[Revision comparison data]
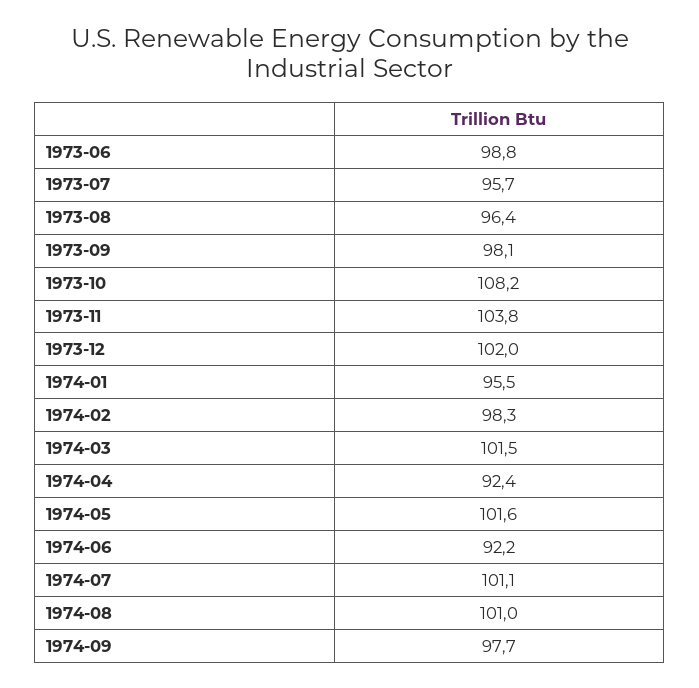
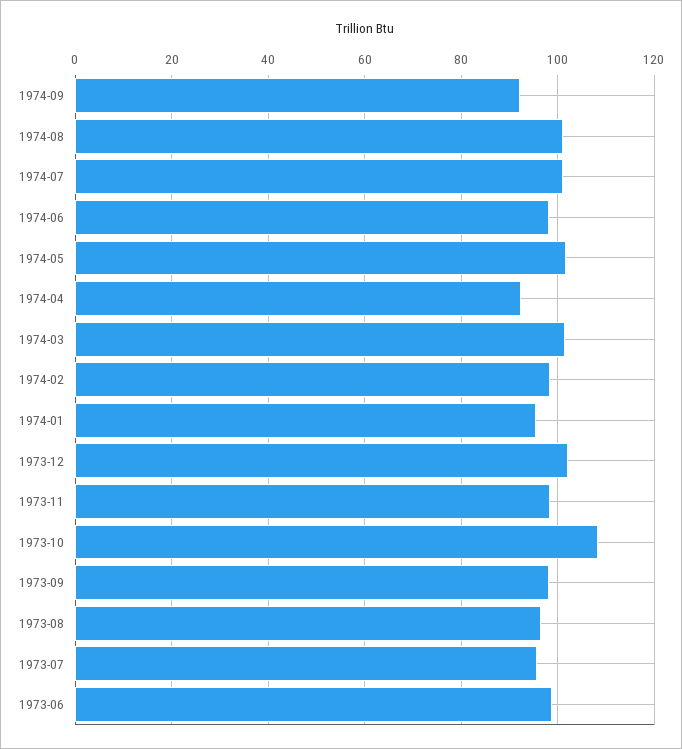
1973-11: 103.8 -> 98
1974-06: 92.2 -> 98
1974-09: 97.7 -> 92

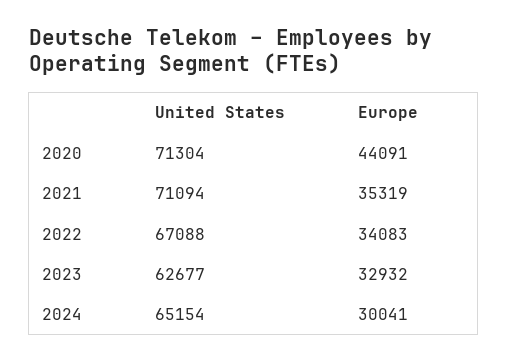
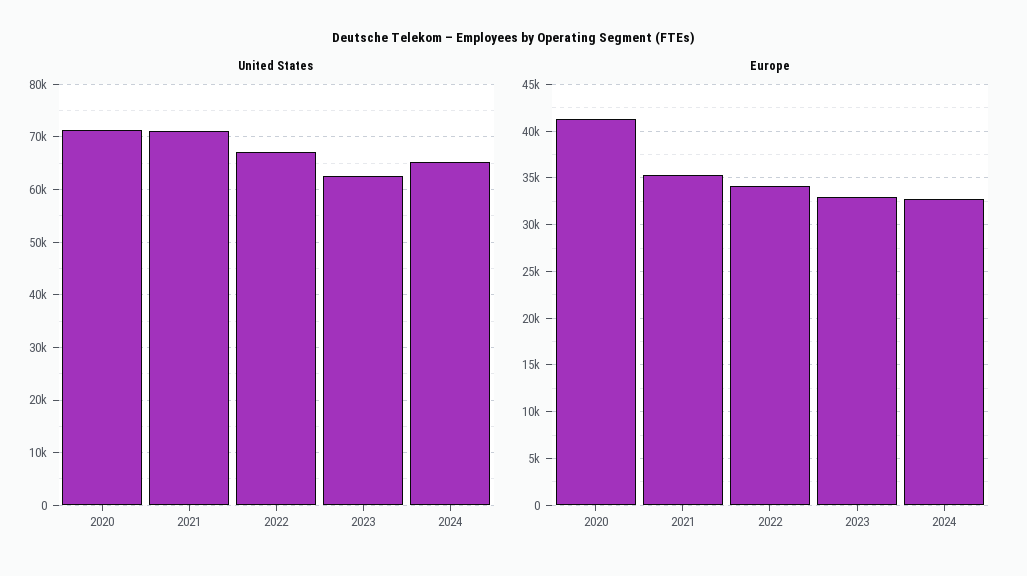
Europe, 2020: 44091 -> 41000
Europe, 2024: 30041 -> 33000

▶ Exercise requirements
The records above need to be copied exactly, with the pictures left out.

▶ Exercise solution
1973-11: 103.8 -> 98
1974-06: 92.2 -> 98
1974-09: 97.7 -> 92

Europe, 2020: 44091 -> 41000
Europe, 2024: 30041 -> 33000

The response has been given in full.